== TASK DIRECTIONS ==
Answer these from the rates-and-fees story below:
(a) What kind of project did the first email ask about?
(b) Which rate did the writer quote after the followup email?
(c) What did the company say it would do at the end of the phone call?

== TEXT SHOWN ==
►

I received a cryptic email the other day: “A director we’ve hired asked for you. Please tell us your rates and fees for a one day corporate project.”
As soon as someone asks me my “rates and fees” I know they haven’t done this very much, so I responded and asked what they had in their budget. The followup email was the same: tell us how much you want. So I responded with my high-end corporate rate. Silence.
A short while later the director emails: “They don’t have a very big budget, and I’d rather work with you than the person they want to hire, so could you cut them some slack?” I’m reasonable, and I like working with this director, so I tell him sure: I’m open to negotiating.
The company calls me up. “Please tell us your lowest rate and fees, please.” My response: “Tell you what: tell me what’s in the budget and I’ll tell you if I can live with it or not.” They said they’d call me back. That was the last I heard from them.

◄

== ENTRIES SUPPLIED ==

►

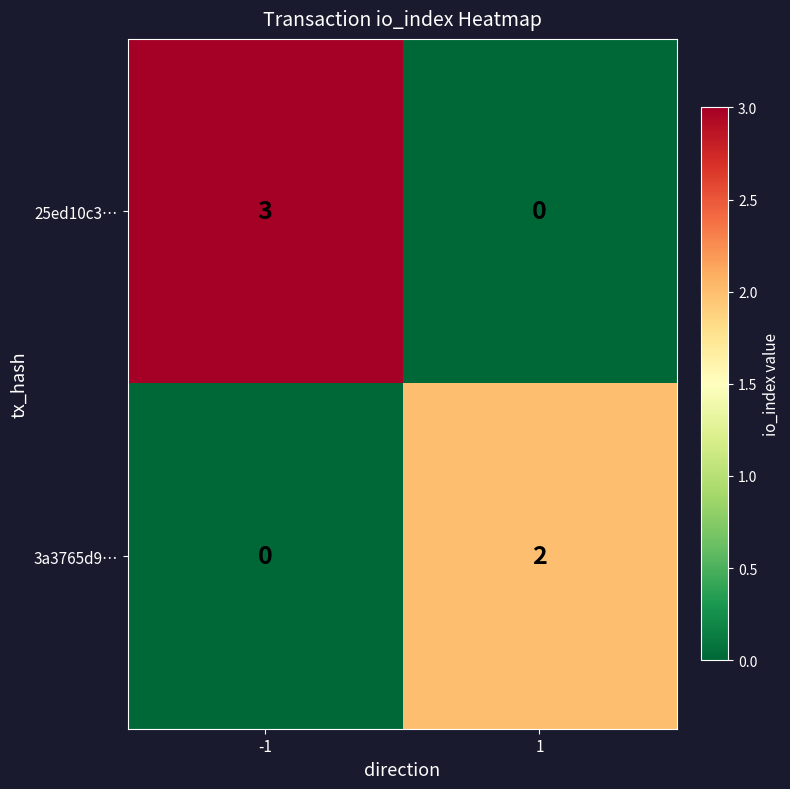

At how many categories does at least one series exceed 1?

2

◄
►

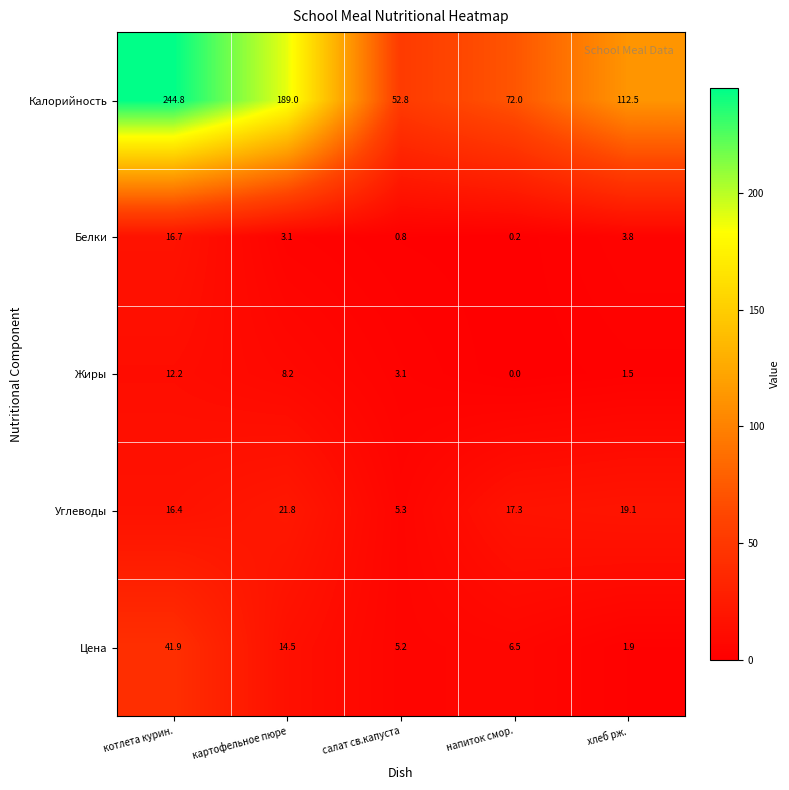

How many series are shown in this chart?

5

◄

== TASK RESPONSE ==
(a) A one day corporate project.
(b) The writer's high-end corporate rate.
(c) Call back.